--- Records for this task ---
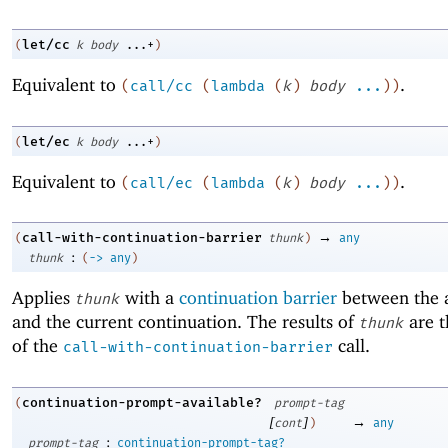
let/cc
(
k
body
...+
)
Equivalent to
.
(
call/cc
(
lambda
(
k
)
body
...
)
)
let/ec
(
k
body
...+
)
Equivalent to
.
(
call/ec
(
lambda
(
k
)
body
...
)
)
→
call-with-continuation-barrier
(
thunk
)
any
:
thunk
(
->
any
)
Applies
with a
continuation barrier
between the a
thunk
and the current continuation. The results of
are t
thunk
of the
call.
call-with-continuation-barrier
continuation-prompt-available?
(
prompt-tag
[
]
→
cont
)
any
:
prompt-tag
continuation-prompt-tag?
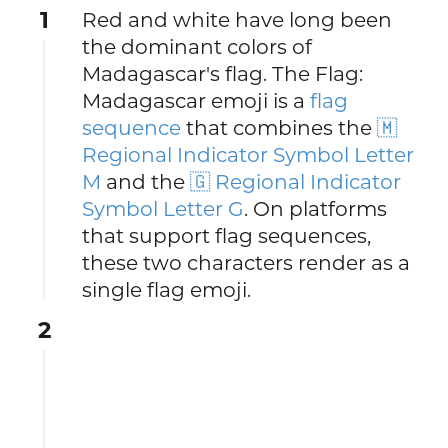
1
Red and white have long been
the dominant colors of
Madagascar's flag. The Flag:
Madagascar emoji is a
flag
sequence
that combines the
🇲
Regional Indicator Symbol Letter
M
and the
🇬 Regional Indicator
Symbol Letter G
. On platforms
that support flag sequences,
these two characters render as a
single flag emoji.
2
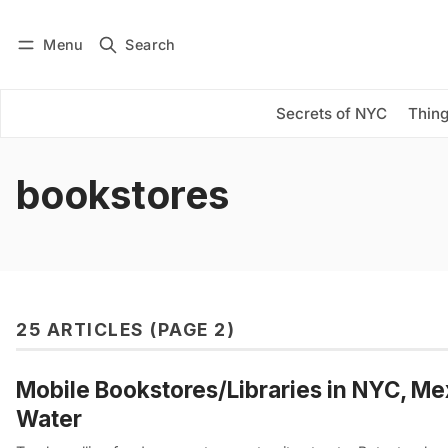
Menu
Search
Log in
Subscribe
Secrets of NYC
Thing
bookstores
25 ARTICLES (PAGE 2)
Mobile Bookstores/Libraries in NYC, Me
Water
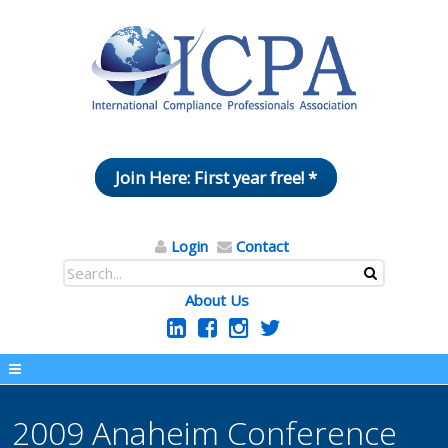
Join Here: First year free! *
Login
Contact
About Us
2009 Anaheim Conference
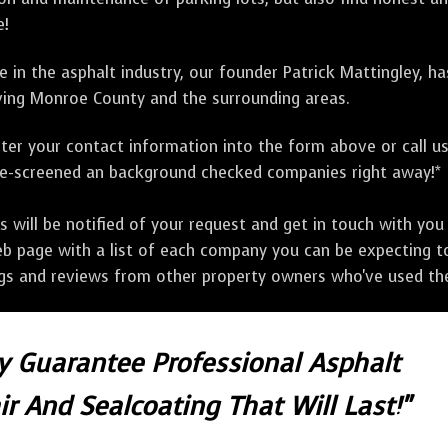
e!
 in the asphalt industry, our founder Patrick Mattingley, h
ing Monroe County and the surrounding areas.
ter your contact information into the form above or call u
pre-screened an background checked companies right away!*
ill be notified of your request and get in touch with you w
eb page with a list of each company you can be expecting to
ngs and reviews from other property owners who've used the
ly Guarantee Professional Asphalt
r And Sealcoating That Will Last!"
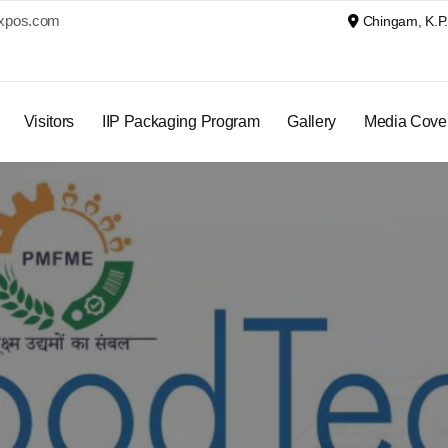
xpos.com
Chingam, K.P. 
Visitors
IIP Packaging Program
Gallery
Media Cove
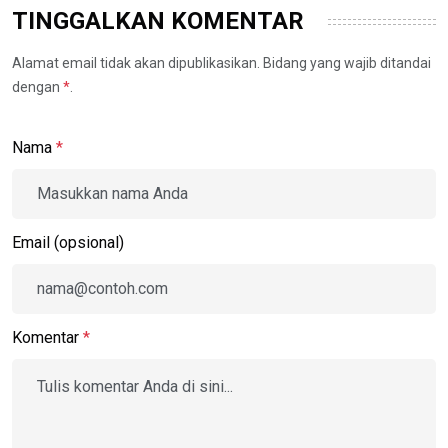
TINGGALKAN KOMENTAR
Alamat email tidak akan dipublikasikan. Bidang yang wajib ditandai
dengan
*
.
Nama
*
Email (opsional)
Komentar
*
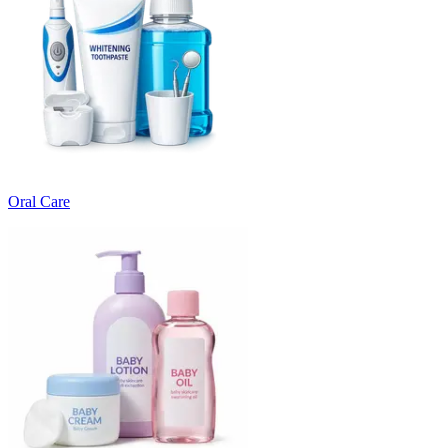
Oral Care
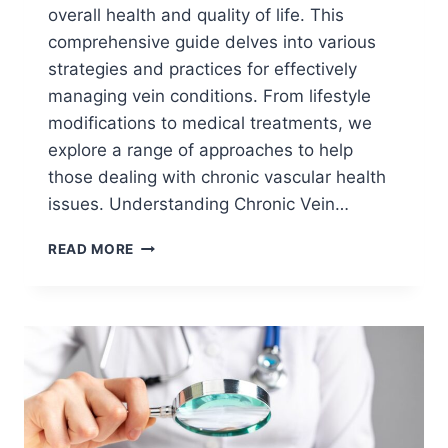
overall health and quality of life. This
comprehensive guide delves into various
strategies and practices for effectively
managing vein conditions. From lifestyle
modifications to medical treatments, we
explore a range of approaches to help
those dealing with chronic vascular health
issues. Understanding Chronic Vein…
READ MORE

--- Requirement ---
What is needed is an exact copy of every entry, with the pictures removed.

--- Answer section ---
let/cc
(
k
body
...+
)
Equivalent to
.
(
call/cc
(
lambda
(
k
)
body
...
)
)
let/ec
(
k
body
...+
)
Equivalent to
.
(
call/ec
(
lambda
(
k
)
body
...
)
)
→
call-with-continuation-barrier
(
thunk
)
any
:
thunk
(
->
any
)
Applies
with a
continuation barrier
between the a
thunk
and the current continuation. The results of
are t
thunk
of the
call.
call-with-continuation-barrier
continuation-prompt-available?
(
prompt-tag
[
]
→
cont
)
any
:
prompt-tag
continuation-prompt-tag?
1
Red and white have long been
the dominant colors of
Madagascar's flag. The Flag:
Madagascar emoji is a
flag
sequence
that combines the
🇲
Regional Indicator Symbol Letter
M
and the
🇬 Regional Indicator
Symbol Letter G
. On platforms
that support flag sequences,
these two characters render as a
single flag emoji.
2
Menu
Search
Log in
Subscribe
Secrets of NYC
Thing
bookstores
25 ARTICLES (PAGE 2)
Mobile Bookstores/Libraries in NYC, Me
Water
Join Here: First year free! *
Login
Contact
About Us
2009 Anaheim Conference
e!
 in the asphalt industry, our founder Patrick Mattingley, h
ing Monroe County and the surrounding areas.
ter your contact information into the form above or call u
pre-screened an background checked companies right away!*
ill be notified of your request and get in touch with you w
eb page with a list of each company you can be expecting to
ngs and reviews from other property owners who've used the
ly Guarantee Professional Asphalt
r And Sealcoating That Will Last!"
xpos.com
Chingam, K.P. 
Visitors
IIP Packaging Program
Gallery
Media Cove
TINGGALKAN KOMENTAR
Alamat email tidak akan dipublikasikan. Bidang yang wajib ditandai
dengan
*
.
Nama
*
Email (opsional)
Komentar
*
Oral Care
overall health and quality of life. This
comprehensive guide delves into various
strategies and practices for effectively
managing vein conditions. From lifestyle
modifications to medical treatments, we
explore a range of approaches to help
those dealing with chronic vascular health
issues. Understanding Chronic Vein…
READ MORE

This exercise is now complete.